Isso explica como num tempo de crise e fechamento de investimentos no mundo concreto, palpável, tenha-se o paradoxo de um mercado financeiro se valorizando com empresas com lucros extra normais fantásticos, mesmo com os indicadores de PIB e crescimento em números bastante negativos.

Na Pandemia, por exemplo, enquanto a economia americana fechou mais de 30 milhões de empregos. a Amazon, por exemplo, contratou mais de 100mil novos empregados. Mesmo ”as empresas capitalistas-nuvem que tiveram uma pandemia ruim, como a Uber e Airbnb, cujos clientes não podiam usar seus serviços, pegaram o dinheiro do banco central e investiram em mais capital-nuvem, como se não houvesse pandemia.” Valorizaram-se.
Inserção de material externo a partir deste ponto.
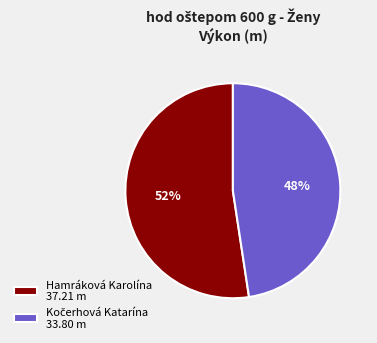

Count the number of slices in the pie.

2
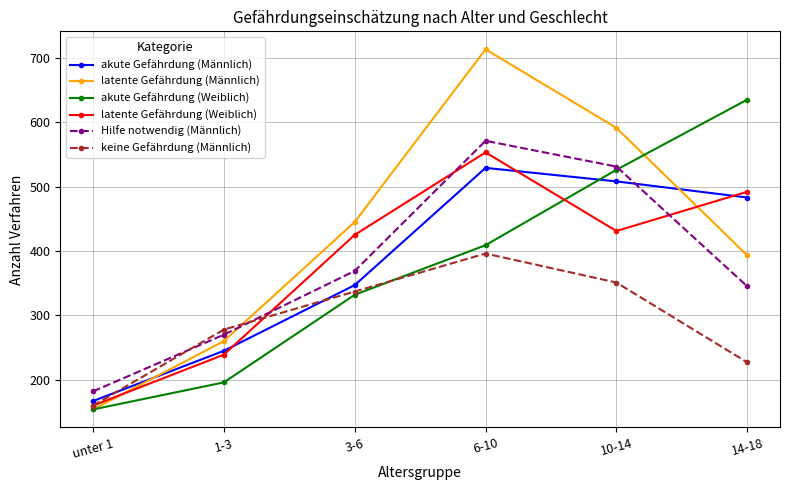

Where do akute Gefährdung (Männlich) and keine Gefährdung (Männlich) first cross each other?

unter 1 and 1-3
O que Yanis está chamando a atenção é que surge uma nova classe dominante numa nova onda tecnológica. Esta se mostra mais revolucionaria do que qualquer uma que a antecedeu.

Ela se tornou “um detentor de atenção, um fabricante de desejos, um condutor do trabalho proletariado (dos proletários das nuvens), um obtentor de mão de obra gratuita de massa (dos servos das nuvens) e um criador de espaço de transação totalmente privatizado (Feudos das nuvens). “

Um mundo que se configura desta maneira nos torna indivíduos sujeitos a um poder que desconhecíamos. Continuarei lendo o fim do livro. Vale a pena aprender com ele.

Será o fim do capitalismo nos moldes que fomos acostumados a pensar ou surgirá um calcanhar de Aquiles que o próprio sistema engendrará? Estou curioso. Contarei depois, se não acharem spoiler demais.